Jakie wrażenia? €€€€
Nie oglądałem, ale by chociaż mieć mizerne pojęcie o czym niektórzy piszą zapodałem sobie zwiastun i jakiś tam fragment … Rozmawiałem również z osobami, które ten film oglądały.
A precz mi z takimi produkcjami …
Na dobre rzeczy brakuje mi czasu a miałbym tracić na takie gnioty.
To moje zdanie i mogę się mylić, może to dzieło na światowym poziomie, może czegoś nie rozumiem, ale na razie trzymam się od tego z dala.
Nie widzialam i na razie nie zamierzam.
Barbie to byl zelazny punkt prezentowy dla córek krewnych i znajomych Królika
A jeszcze jak sie udalo kupic Kena z włosami ?
A na slowo “kultowy” dostaje wysypki
Jak nie będę mogla zasnac i emocje spoleczne opadna? Może obejrze.
Na razie moge tyko stwierdzic, ze różowy nigdy nie należał do moich ulubionych kolorow
Ojej, nie lubisz różu?
Jadę zaraz na zlot amerykańskich krążowników. Jak będzie jakiś różowy, to zrobię zdjęcie, specjalnie dla Ciebie herytiera, zapodam jak wrócę.
Maluch jedzie ze mną …
Fenomen koloru różowego to ciekawe zjawisko. Sama go nie lubię. Nie mam nic w tym kolorze ale kupując wczoraj prezent dla trzylatki nie mogłam się oprzeć, żeby nie kupić różowej torebusi, różowej szczotki do włosów i różowych spinek do włosów.

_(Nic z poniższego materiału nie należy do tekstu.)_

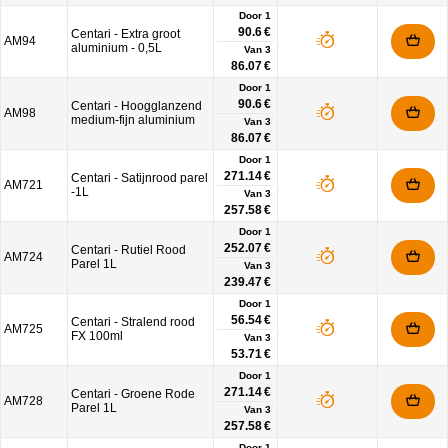
Door 1
90.6 €
Centari - Extra groot
AM94
aluminium - 0,5L
Van
3
86.07 €
Door 1
90.6 €
Centari - Hoogglanzend
AM98
medium-fijn aluminium
Van
3
86.07 €
Door 1
271.14 €
Centari - Satijnrood parel
AM721
-1L
Van
3
257.58 €
Door 1
252.07 €
Centari - Rutiel Rood
AM724
Parel 1L
Van
3
239.47 €
Door 1
56.54 €
Centari - Stralend rood
AM725
FX 100ml
Van
3
53.71 €
Door 1
271.14 €
Centari - Groene Rode
AM728
Parel 1L
Van
3
257.58 €
Door 1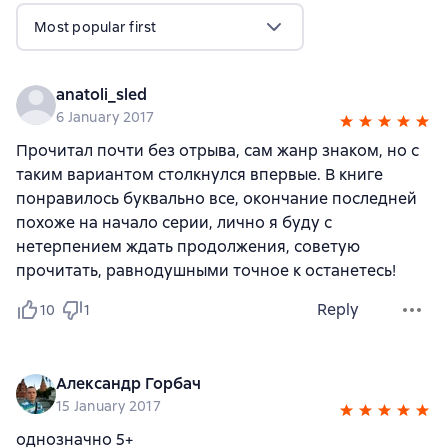
Most popular first
anatoli_sled
6 January 2017
Прочитал почти без отрыва, сам жанр знаком, но с
таким вариантом столкнулся впервые. В книге
понравилось буквально все, окончание последней
похоже на начало серии, лично я буду с
нетерпением ждать продолжения, советую
прочитать, равнодушными точное к останетесь!
Reply
10
1
Александр Горбач
15 January 2017
однозначно 5+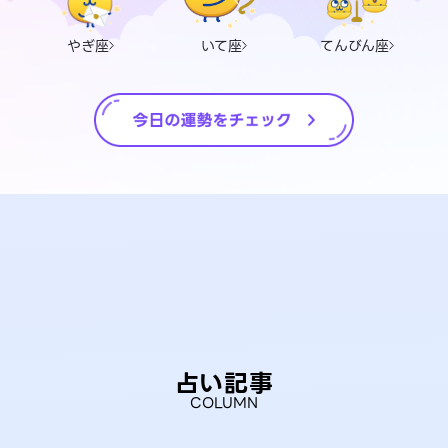
やぎ座
いて座
てんびん座
占い記事
COLUMN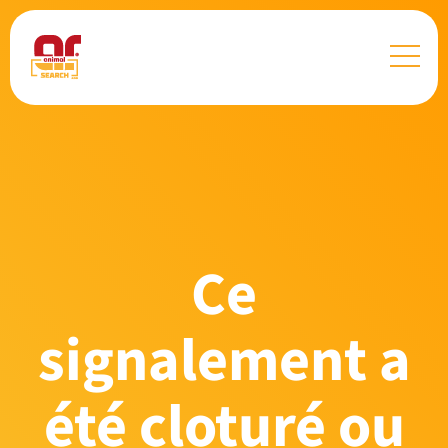
Ce
signalement a
été cloturé ou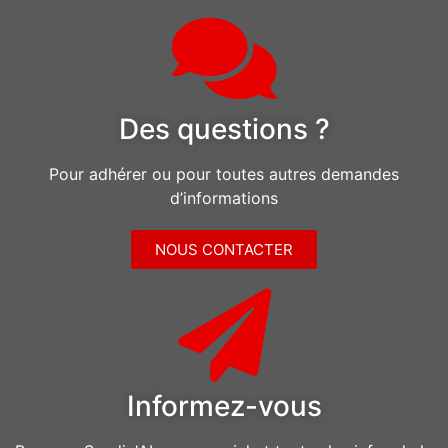
Des questions ?
Pour adhérer ou pour toutes autres demandes
d’informations
NOUS CONTACTER
Informez-vous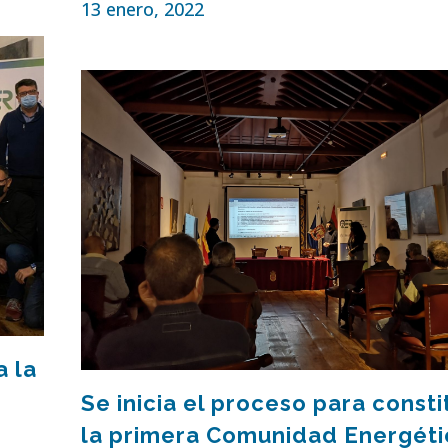
13 enero, 2022
a la
Se inicia el proceso para consti
la primera Comunidad Energéti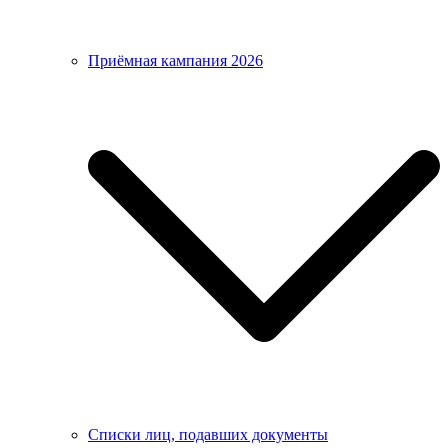
Приёмная кампания 2026
Списки лиц, подавших документы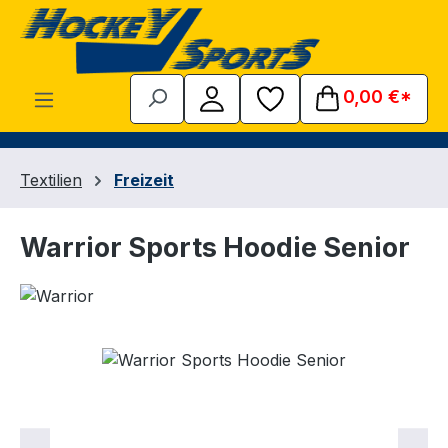
Zum Hauptinhalt springen
0,00 €*
Textilien
Freizeit
Warrior Sports Hoodie Senior
Bildergalerie überspringen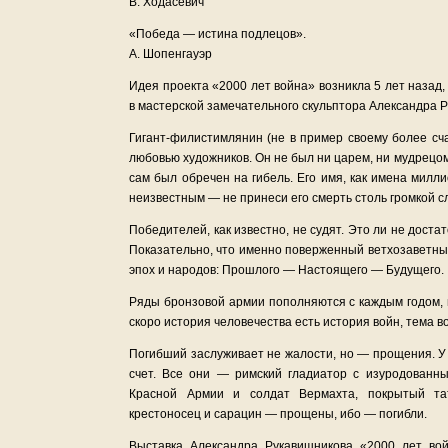
В. Ходасевич
«Победа — истина подлецов».
А. Шопенгауэр
Идея проекта «2000 лет война» возникла 5 лет назад,
в мастерской замечательного скульптора Александра 
Гигант-филистимлянин (не в пример своему более сч
любовью художников. Он не был ни царем, ни мудрецом
сам был обречен на гибель. Его имя, как имена милл
неизвестным — не принеси его смерть столь громкой с
Победителей, как известно, не судят. Это ли не дос
Показательно, что именно поверженный ветхозаветны
эпох и народов: Прошлого — Настоящего — Будущего.
Ряды бронзовой армии пополняются с каждым годом, и
скоро история человечества есть история войн, тема в
Погибший заслуживает не жалости, но — прощения. У
счет. Все они — римский гладиатор с изуродованн
Красной Армии и солдат Вермахта, покрытый тат
крестоносец и сарацин — прощены, ибо — погибли.
Выставка Александра Рукавишникова «2000 лет вой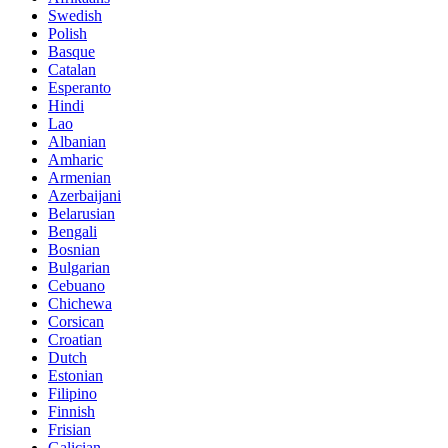
Swedish
Polish
Basque
Catalan
Esperanto
Hindi
Lao
Albanian
Amharic
Armenian
Azerbaijani
Belarusian
Bengali
Bosnian
Bulgarian
Cebuano
Chichewa
Corsican
Croatian
Dutch
Estonian
Filipino
Finnish
Frisian
Galician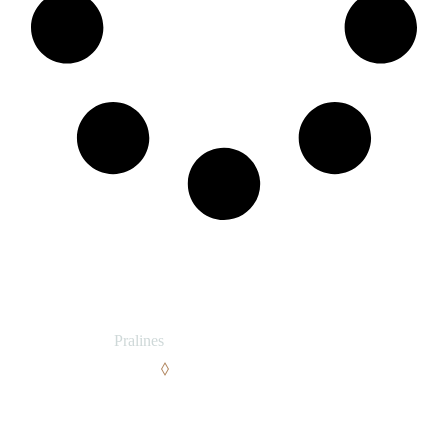
Add to wishlist
SKU:
13
CATEGORY:
Pralines
TAGS:
PRALINES
SWEET
BESCHREIBUNG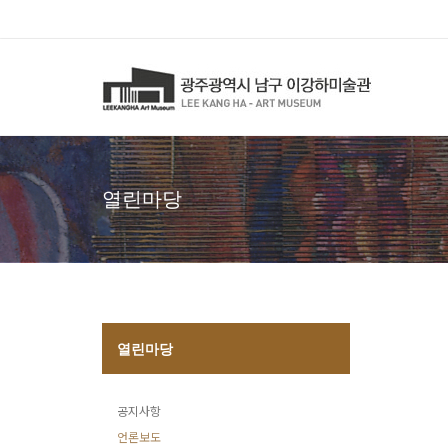
열린마당
열린마당
공지사항
언론보도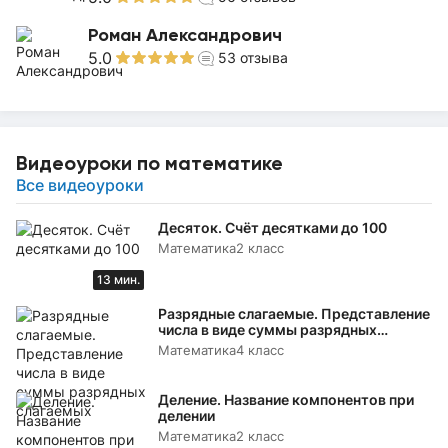
Роман Александрович
5.0
53
отзыва
Видеоуроки по математике
Все видеоуроки
Десяток. Счёт десятками до 100
Математика
2 класс
13 мин.
Разрядные слагаемые. Представление
числа в виде суммы разрядных
слагаемых
Математика
4 класс
Деление. Название компонентов при
делении
Математика
2 класс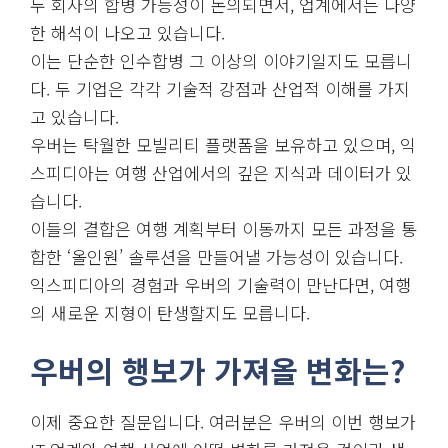
두 회사의 합병 가능성이 논의되면서, 업계에서는 다양
한 해석이 나오고 있습니다.
이는 단순한 인수합병 그 이상의 이야기일지도 모릅니
다. 두 기업은 각각 기술적 강점과 산업적 이해를 가지
고 있습니다.
우버는 탁월한 모빌리티 플랫폼을 보유하고 있으며, 익
스피디아는 여행 산업에서의 깊은 지식과 데이터가 있
습니다.
이들의 결합은 여행 계획부터 이동까지 모든 과정을 통
합한 ‘올인원’ 솔루션을 만들어낼 가능성이 있습니다.
익스피디아의 경험과 우버의 기술력이 만난다면, 여행
의 새로운 지형이 탄생할지도 모릅니다.
우버의 행보가 가져올 변화는?
이제 중요한 질문입니다. 여러분은 우버의 이번 행보가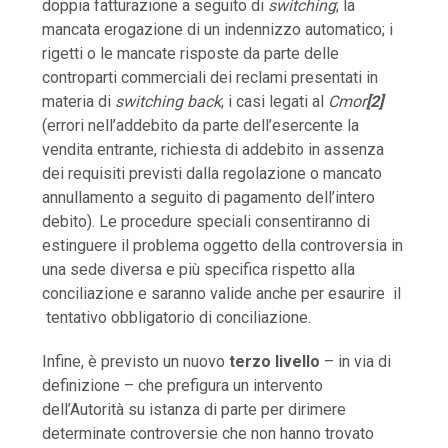
doppia fatturazione a seguito di
switching
; la
mancata erogazione di un indennizzo automatico; i
rigetti o le mancate risposte da parte delle
controparti commerciali dei reclami presentati in
materia di
switching back
; i casi legati al
Cmor
[2]
(errori nell’addebito da parte dell’esercente la
vendita entrante, richiesta di addebito in assenza
dei requisiti previsti dalla regolazione o mancato
annullamento a seguito di pagamento dell’intero
debito). Le procedure speciali consentiranno di
estinguere il problema oggetto della controversia in
una sede diversa e più specifica rispetto alla
conciliazione e saranno valide anche per esaurire il
tentativo obbligatorio di conciliazione.
Infine, è previsto un nuovo
terzo livello
– in via di
definizione – che prefigura un intervento
dell’Autorità su istanza di parte per dirimere
determinate controversie che non hanno trovato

@benasek Moim zdaniem pomysł ciekawy. I na tym koniec. Oglądałam - parę dni temu w kinie.
Dzięki.
To znaczy aut, ktore sa duze i nieekologiczne? A do bagaznika wchodzi ilość zakupow z zapasem na kwartał?
Nie ale z ciekawości obejrzę jak wyjdzie na vod. Spróbuję poszukać w tym różu głębi i przesłania
Kolego rozowy niektorych zniewala
Nie byłem ale film ponoć zrobił furorę
@Rodriguez Zrobił. Ma dobry marketing.
Nie, nie pisałem o zlotach tirów tylko old timerów - aut amerykańskich. Ich po drogach nie jeździ tyle, by szkodziły ekologii… Bez paniki
Fenomen koloru różowego polega na tym, że ostatnio robiłem prezenty rozdając różowe długopisy. Wykupiłem je prawie wszystkie w sklepie.
Te długopisy to nie takie zwykłe. Oprócz tego, że można nimy pisać, to mają jeszcze w sobie śrubokręty. Ale i to nie wszystko.
Służą jeszcze jako linijki.
By było mało, to można nimi jak rysikiem po laptopie pisać albo smartfonie.
Na tym nie koniec ciekawostek.
Taki długopis zawiera jeszcze w sobie poziomnicę.
Pewnie ma jeszcze sporo innych funkcji, ale na razie tyle ich znalazłem.
A ja lubię, zawsze lubiłam kolor różowy, nie krzykliwy róż. Mimo, że został zawłaszczony przez kiczowatą lalkę.
Przeciez wiem
Jak to mawiali? Amerykanin uczy sie prowadzic auto zanim przestanie uzywac pieluszek. W USA nie bylam, ale jak opowiadal kolega w kwestii prawka? Na egzamin podjechal swoim autem z reczna skrzynia biegów.
Poprosili tylko o zdjecie w formacie odpowiednim do przepisow federalnych.
A lat temu x omalze nie zostalam wlascicielka takiej skorupy z silnilem żuka. Choinka 2 m. wchodzila do bagaznika. Ale osobiscie wole auta tego typu
Dlugi czas bylam fanka F1, ale ta wszechobecna korupcja??
I ja naprawde cenie Kubice za upor i dobre chęci, ale seryjne rozbijanie aut ? Wynikajace z braku wyobrazni chyba?
To czemu mnie w straszliwy błąd wprowadza, czemu?
Potem mam bez to mentlikum we łbie …
Skoro były dzięki, to się spiąłem, łaziłem, łaziłem i w końcu jest!
Znalazłem!
Różowy old timer (Wydaje mi się, że to lincoln), specjalnie dla herytiery.